The biggest problem with this might be the additional bulk of the transformer at the flute end.

Edit: @supercat suggests R2, C2 to improve voltage stability. See comments.

• Could the circuit be improved further by adding an RC filter in series with the supply feeding R1 [instead of having R1 connect to the center tap directly, connect to a node with one side of a cap to ground and a resistor to the center tap]. Commented Feb 2, 2016 at 22:15
• It wouldn't do any harm. It might help if there was high common-mode noise. I guess many 48 V (standard AFAIK) phantom-powered microphones would have had a dropping resistor anyway so they would have decoupled. Let's make that a yes. I'll update. Commented Feb 2, 2016 at 22:20

It's probably a grounding problem. For example, if you are actually plugged into a pedal or something powered from a wall-wart, the ground is going to be polluted with noise. Try plugging directly into the guitar amp so that your ground is not connected to anything else.

Also, try disconnecting the battery and ground the very end of the signal cable. Meaning short out the electret leads. Do you still get noise? If yes, it's not the circuit, it's just the guitar amp or whatever else you're connected to.

If you ground the input and the noise goes away or even get's noticeably better, then it's outside the amp. In this case you need to use a shielded cable. The balanced circuit proposed previously would probably have absolutely zero effect (not unless the cable is really long and runs by noisy stuff). But if you just use a shielded cable, that might make a difference. And the shield should extend as close to the electret as possible.

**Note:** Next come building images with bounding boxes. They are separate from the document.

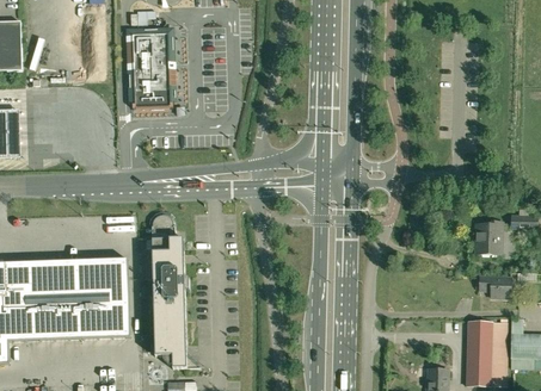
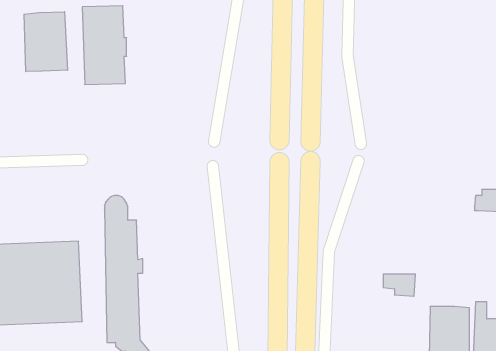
building: none -> [24,12,68,72]
building: [474,222,502,254] -> none
building: [479,275,510,297] -> [383,274,415,296]

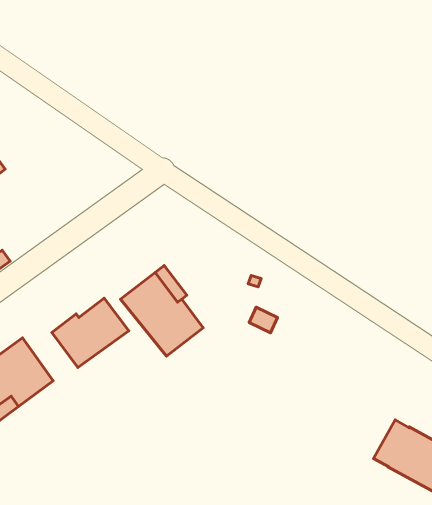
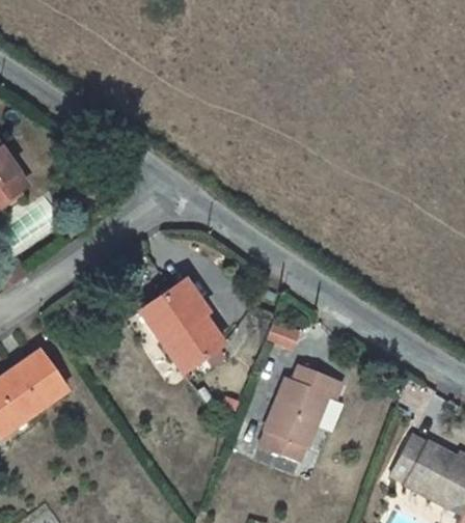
building: [52,298,129,368] -> none
building: none -> [258,363,343,462]

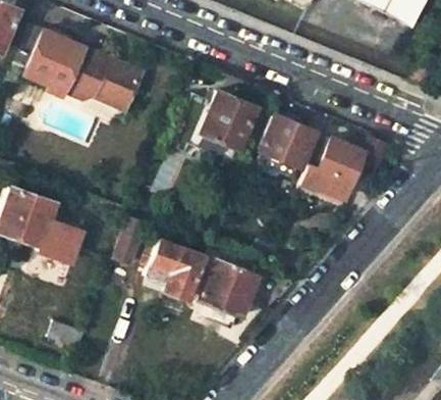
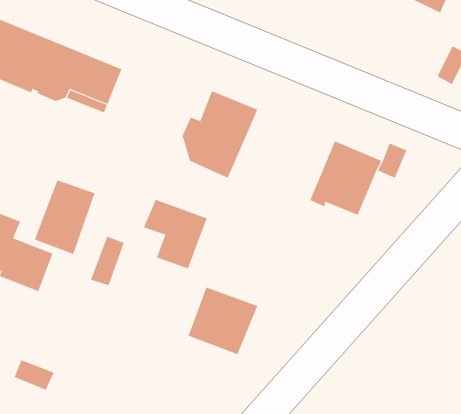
building: [258,114,317,180] -> none
building: none -> [34,179,95,255]
building: [150,240,205,300] -> [143,199,208,269]

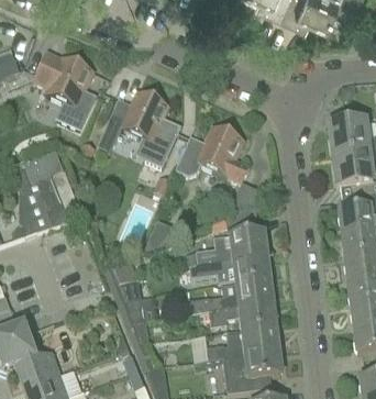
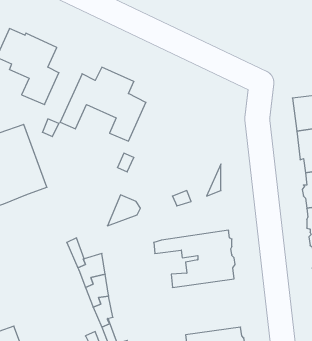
building: [176,126,250,182] -> none
building: [196,232,265,266] -> none
building: [207,304,277,362] -> none

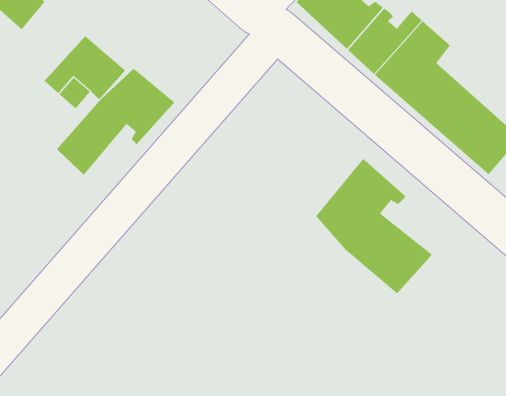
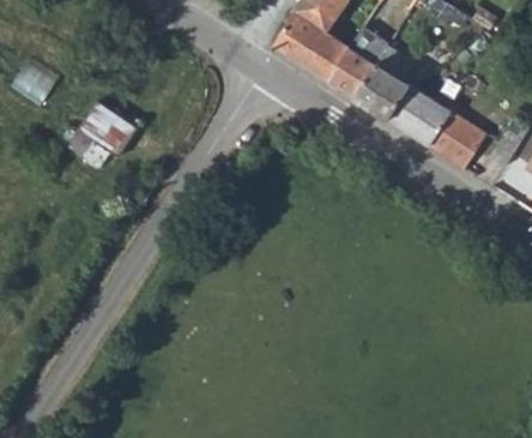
building: [56,68,175,176] -> none
building: [315,158,433,294] -> none

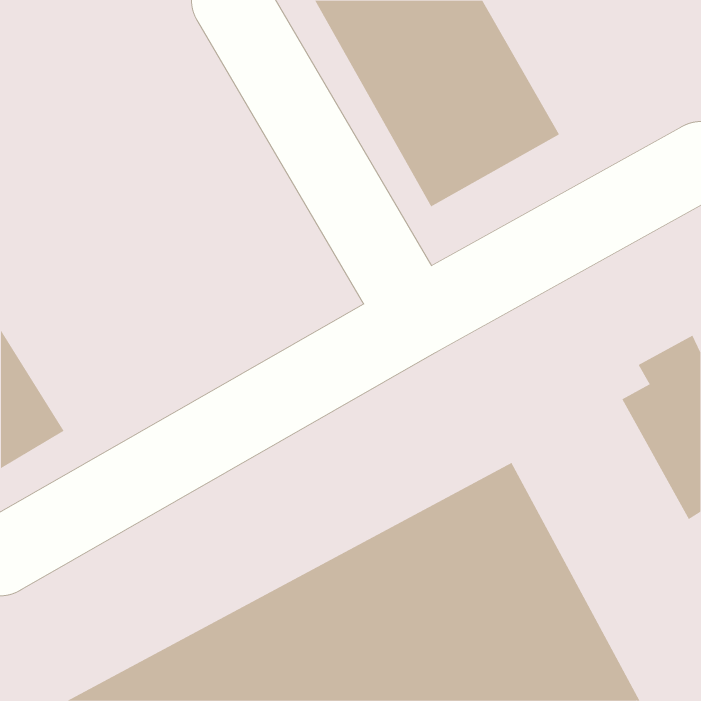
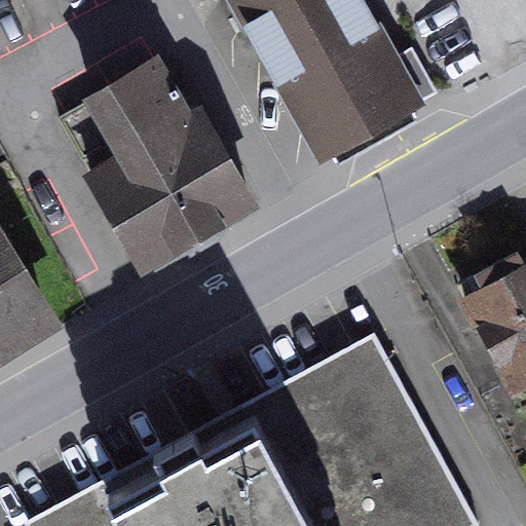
building: none -> [59,63,253,267]

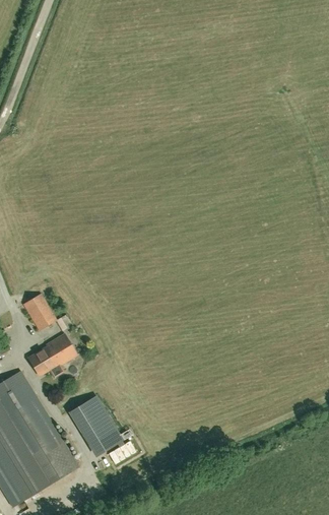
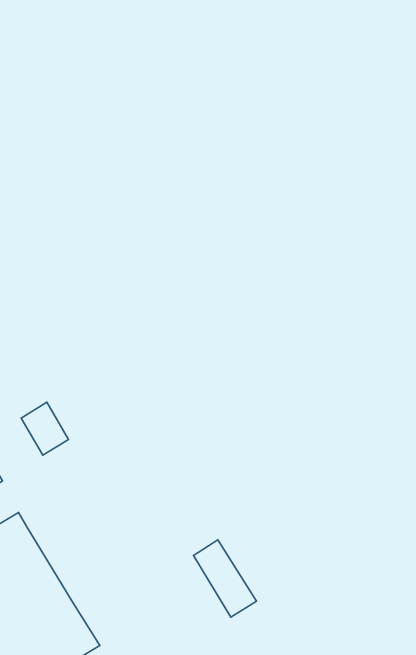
building: [26,334,76,376] -> none
building: [76,396,121,451] -> [194,540,257,617]

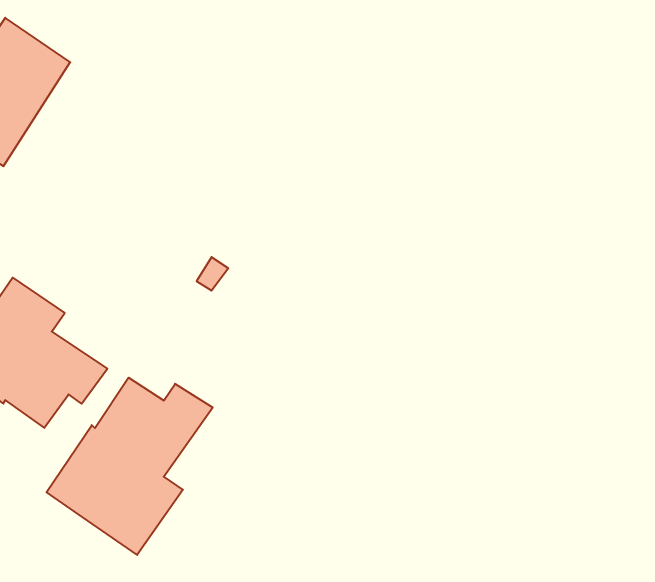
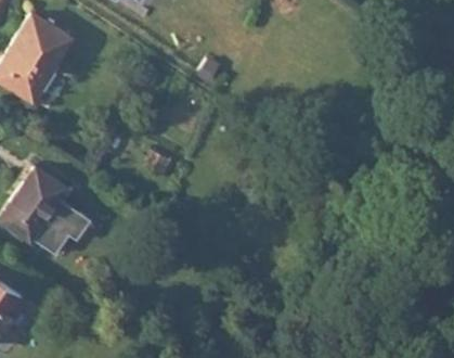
building: [47,378,213,555] -> none

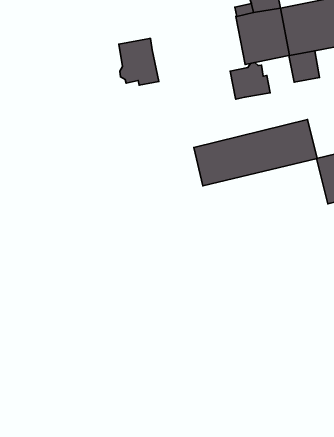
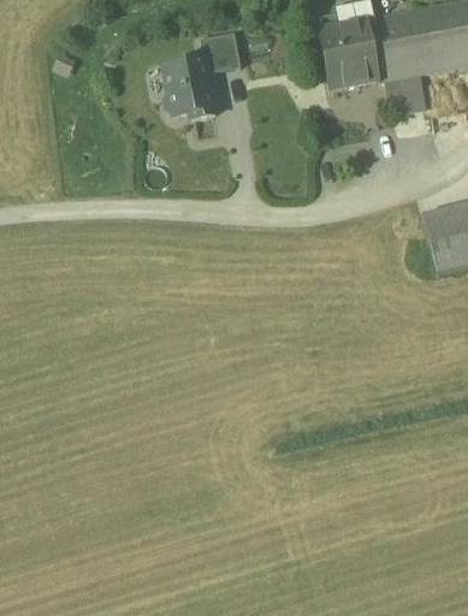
building: none -> [202,31,243,71]
building: [230,63,270,99] -> none
building: [194,119,317,186] -> none

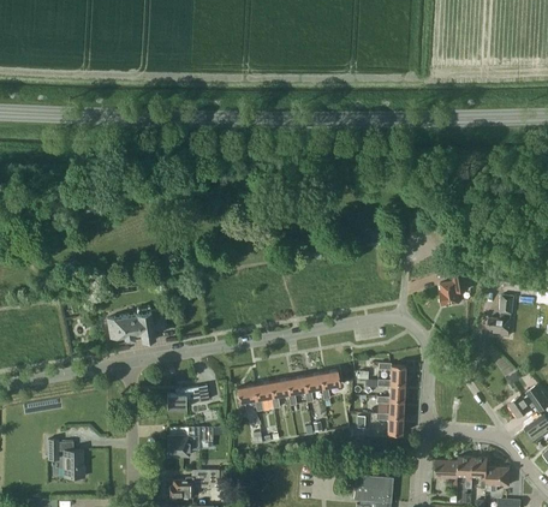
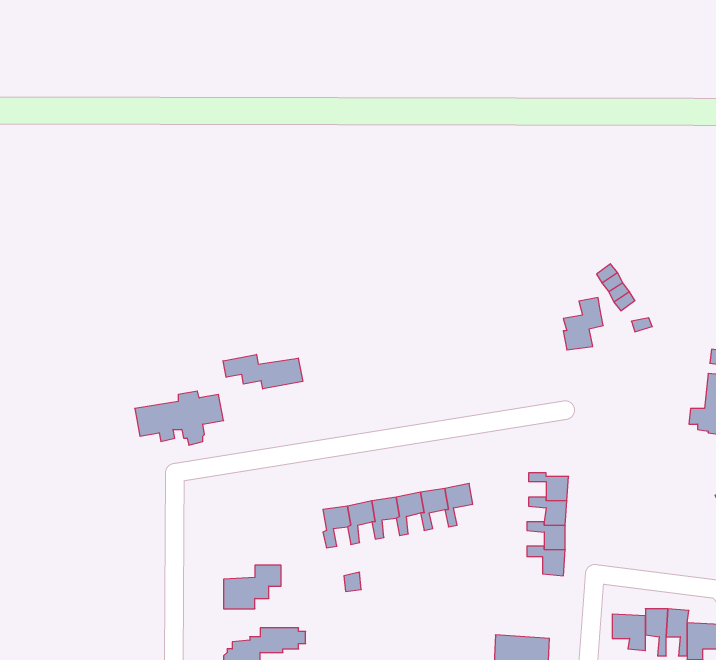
building: [440,269,467,305] -> [563,298,603,350]
building: none -> [223,354,303,389]
building: [167,384,209,408] -> none
building: [47,439,84,477] -> none

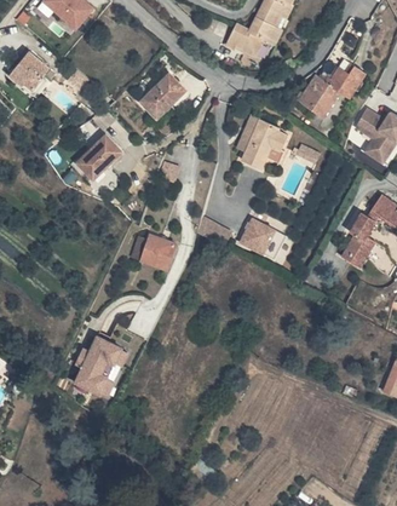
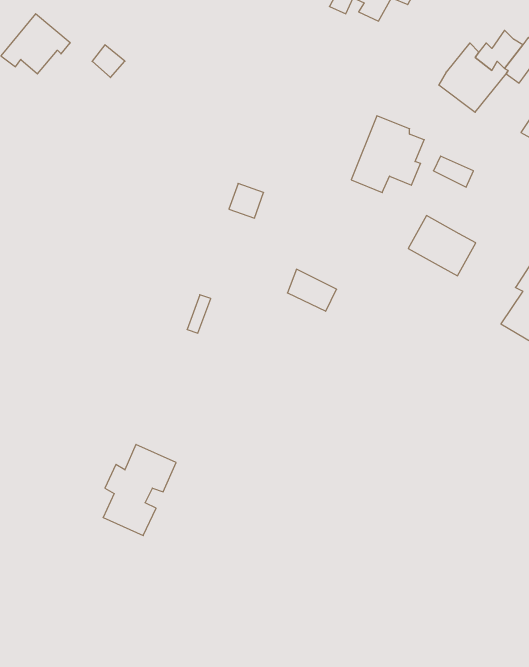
building: [139,75,185,121] -> none
building: [77,137,123,182] -> none
building: [240,219,284,259] -> [408,216,476,276]
building: [142,238,174,271] -> none

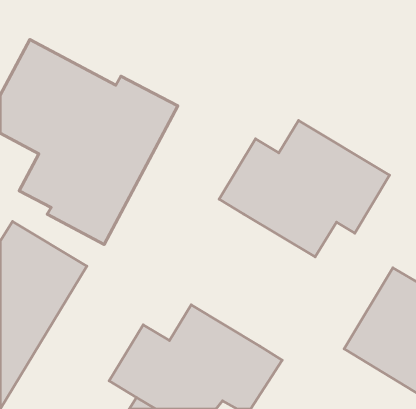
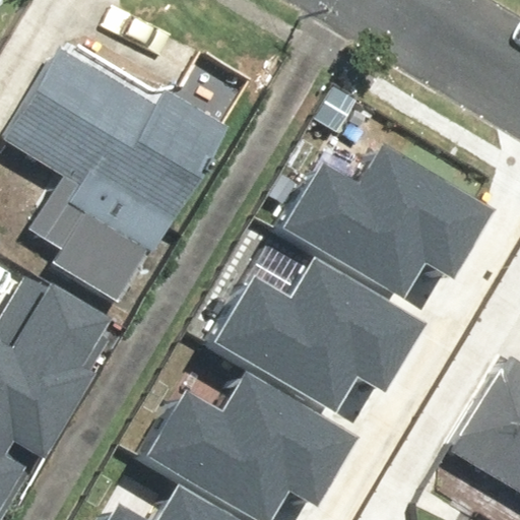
building: none -> [205,263,419,426]

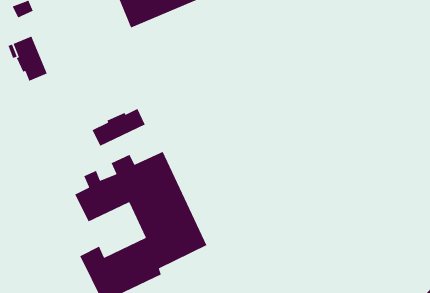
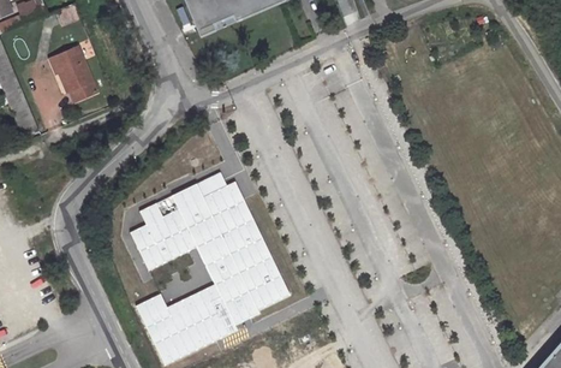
building: [92,108,146,147] -> none

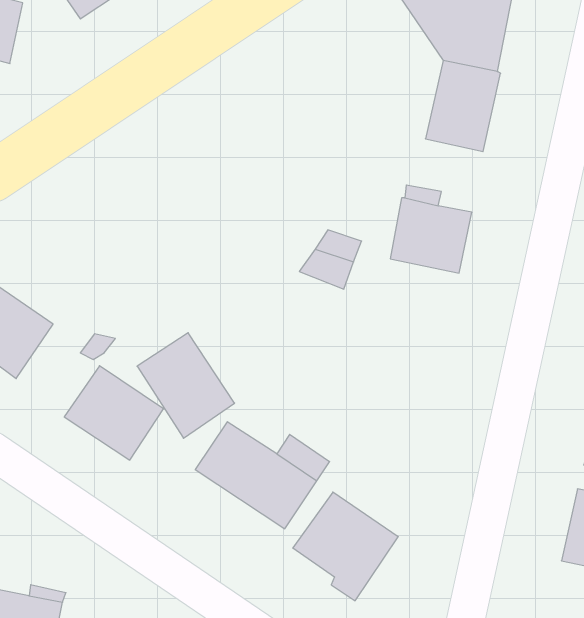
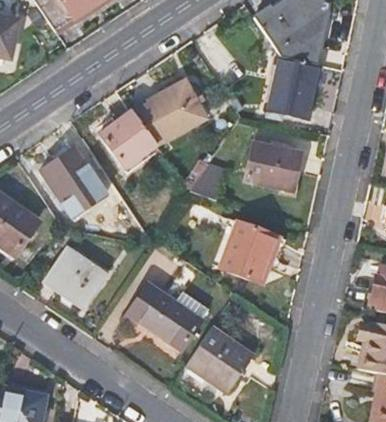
building: none -> [149,80,206,138]
building: none -> [101,109,157,167]
building: none -> [221,221,281,283]
building: [137,333,235,438] -> [43,149,104,215]

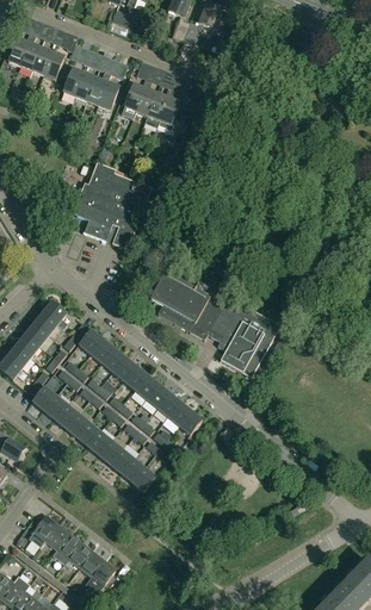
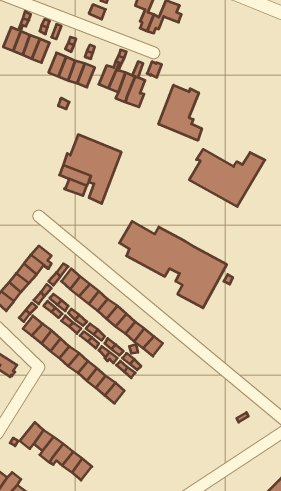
building: none -> [159,85,202,140]
building: none -> [189,149,265,207]

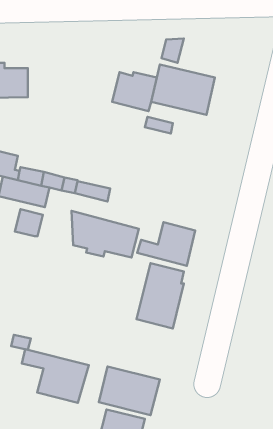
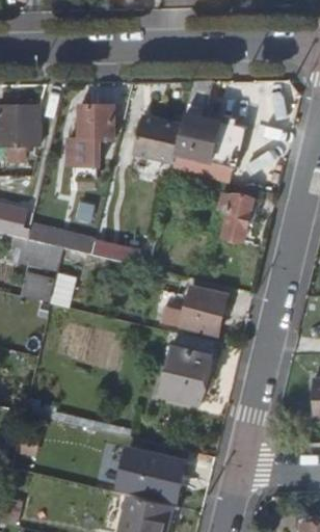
building: none -> [68,105,114,166]
building: none -> [221,192,259,243]
building: [71,211,139,258] -> none
building: [22,349,89,403] -> none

So the circuit might look something like the following:

The circles represent the ends of the shield. So from the right to the left you have the guitar amp plug, then a piece of mono shielded cable like a regular unbalanced guitar cable and then a battery and then a piece of two conductor shielded cable to the electret mic circuit.

You might even use some foil tape to extend the shield to completely encapsulate the capacitor and resistor (using also some shrink tube to prevent the foil from shorting things out).

But my best guess at this point would be that, if your gain is high enough to create fuzzy distortion, then it's just the guitar amp or something connected to it (if this is the case, the noise will not be significantly reduced by shorting the electret leads).

A humbucker connection cancels the pickup of magnetic fields, which is inevitable with an open faced guitar pickup.

An Electret Mic however is entirely electrostatic (ei there should be no magnetic pickup), so a humbucker cannot do anything.

Judging by your circuit, you do not have a continuous metallic cable shield running from the plug to the body of the mic.